Lindbergh pede inclusão de Flávio e Bolsonaro em inquérito por obstrução de Justiça

por Redação 14 de julho de 2025

O líder do PT na Câmara dos Deputados, Lindbergh Farias (RJ), pediu neste domingo (13) ao STF (Supremo Tribunal Federal) que o ex-presidente Jair Bolsonaro (PL) e o senador Flávio Bolsonaro (PL-RJ) sejam incluídos no inquérito aberto no STF contra o deputado Eduardo Bolsonaro para apurar possível tentativa de obstrução de investigação em relação ao ex-presidente.

O inquérito, aberto por decisão do ministro Alexandre de Moraes após pedido da PGR (Procuradoria-Geral da República), apura se Eduardo teria cometido os crimes de coação no curso do processo, obstrução de investigação de organização criminosa e tentativa de abolição violenta do Estado Democrático de Direito.

O motivo para o processo é a atuação do filho do ex-presidente nos Estados Unidos nos últimos meses. Eduardo tem falado abertamente sobre seu trabalho no sentido de convencer autoridades dos Estados Unidos a sancionar Moraes e o Brasil por causa das investigações contra seu pai.

No pedido, Lindbergh alega que “é notório que o deputado federal Eduardo Bolsonaro se encontra nos Estados Unidos, atuando junto a autoridades e agentes políticos para viabilizar apoio às sanções contra o Brasil, apresentando o STF como inimigo da liberdade e promovendo investida diplomática contra os interesses nacionais”.

O petista cita uma entrevista do senador Flávio Bolsonaro e uma publicação de Jair Bolsonaro nas redes sociais.

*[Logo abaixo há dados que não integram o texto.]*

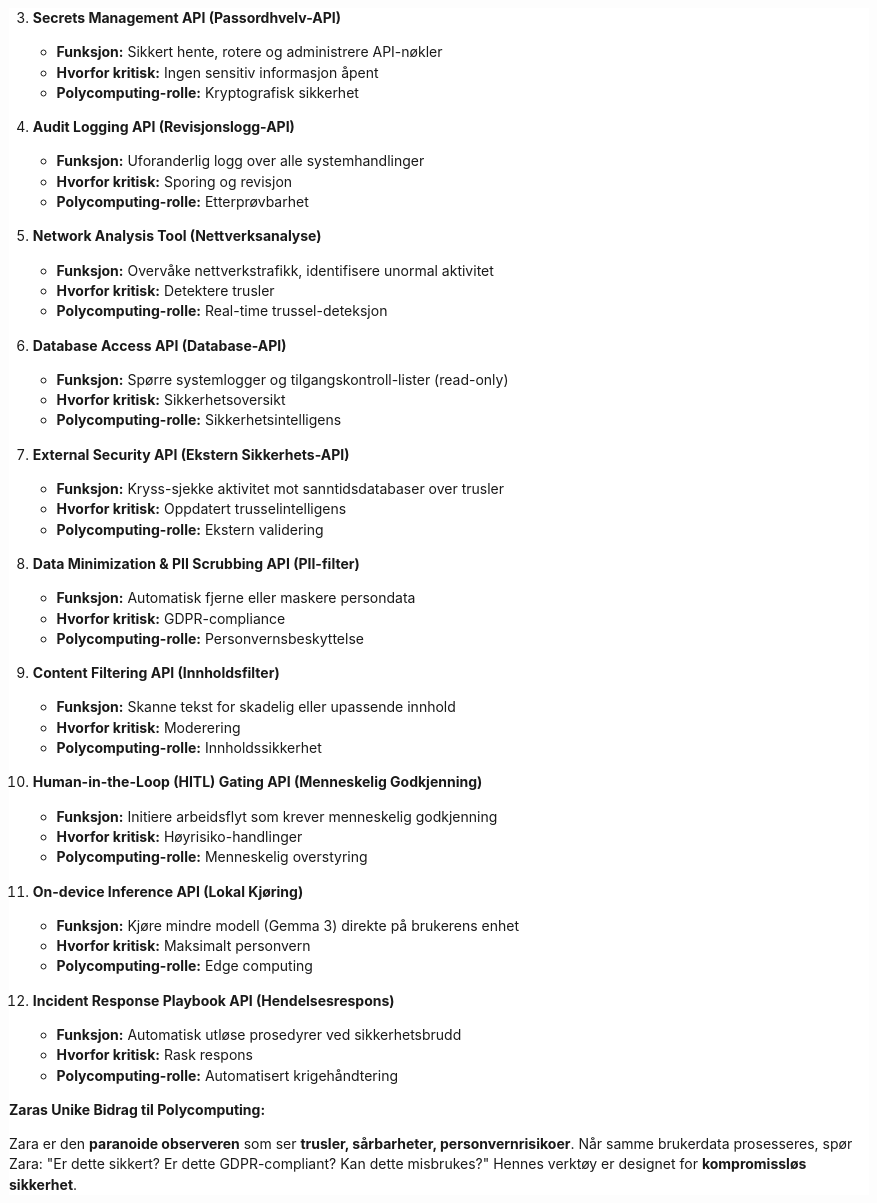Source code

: 3. **Secrets Management API (Passordhvelv-API)**
   - **Funksjon:** Sikkert hente, rotere og administrere API-nøkler
   - **Hvorfor kritisk:** Ingen sensitiv informasjon åpent
   - **Polycomputing-rolle:** Kryptografisk sikkerhet

4. **Audit Logging API (Revisjonslogg-API)**
   - **Funksjon:** Uforanderlig logg over alle systemhandlinger
   - **Hvorfor kritisk:** Sporing og revisjon
   - **Polycomputing-rolle:** Etterprøvbarhet

5. **Network Analysis Tool (Nettverksanalyse)**
   - **Funksjon:** Overvåke nettverkstrafikk, identifisere unormal aktivitet
   - **Hvorfor kritisk:** Detektere trusler
   - **Polycomputing-rolle:** Real-time trussel-deteksjon

6. **Database Access API (Database-API)**
   - **Funksjon:** Spørre systemlogger og tilgangskontroll-lister (read-only)
   - **Hvorfor kritisk:** Sikkerhetsoversikt
   - **Polycomputing-rolle:** Sikkerhetsintelligens

7. **External Security API (Ekstern Sikkerhets-API)**
   - **Funksjon:** Kryss-sjekke aktivitet mot sanntidsdatabaser over trusler
   - **Hvorfor kritisk:** Oppdatert trusselintelligens
   - **Polycomputing-rolle:** Ekstern validering

8. **Data Minimization & PII Scrubbing API (PII-filter)**
   - **Funksjon:** Automatisk fjerne eller maskere persondata
   - **Hvorfor kritisk:** GDPR-compliance
   - **Polycomputing-rolle:** Personvernsbeskyttelse

9. **Content Filtering API (Innholdsfilter)**
    - **Funksjon:** Skanne tekst for skadelig eller upassende innhold
    - **Hvorfor kritisk:** Moderering
    - **Polycomputing-rolle:** Innholdssikkerhet

10. **Human-in-the-Loop (HITL) Gating API (Menneskelig Godkjenning)**
    - **Funksjon:** Initiere arbeidsflyt som krever menneskelig godkjenning
    - **Hvorfor kritisk:** Høyrisiko-handlinger
    - **Polycomputing-rolle:** Menneskelig overstyring

11. **On-device Inference API (Lokal Kjøring)**
    - **Funksjon:** Kjøre mindre modell (Gemma 3) direkte på brukerens enhet
    - **Hvorfor kritisk:** Maksimalt personvern
    - **Polycomputing-rolle:** Edge computing

12. **Incident Response Playbook API (Hendelsesrespons)**
    - **Funksjon:** Automatisk utløse prosedyrer ved sikkerhetsbrudd
    - **Hvorfor kritisk:** Rask respons
    - **Polycomputing-rolle:** Automatisert krigehåndtering

**Zaras Unike Bidrag til Polycomputing:**

Zara er den **paranoide observeren** som ser **trusler, sårbarheter, personvernrisikoer**. Når samme brukerdata prosesseres, spør Zara: "Er dette sikkert? Er dette GDPR-compliant? Kan dette misbrukes?" Hennes verktøy er designet for **kompromissløs sikkerhet**.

Na entrevista, Flávio disse que o “primeiro passo” para o Brasil conseguir reverter a tarifa de 50% imposta pelo presidente dos Estados Unidos, Donald Trump, seria aprovar uma anistia “ampla e irrestrita”.

Bolsonaro, por sua vez, pediu “aos Poderes que ajam com urgência apresentando medidas para resgatar a normalidade institucional”. Nas palavras do ex-presidente, “ainda é possível salvar o Brasil”.

“As ações do núcleo político-familiar liderado por Jair Bolsonaro evidenciam a tentativa de transformar o Brasil em satélite de um projeto internacional de extrema-direita, comprometendo a autonomia do Estado brasileiro e o funcionamento regular das instituições democráticas”, declarou Lindbergh no pedido apresentado ao STF.

O caso é relatado pelo ministro Alexandre de Moraes, a quem caberá decidir se Flávio e Bolsonaro serão de fato incluído no inquérito para apurar suspeita de tentativa de obstrução de justiça.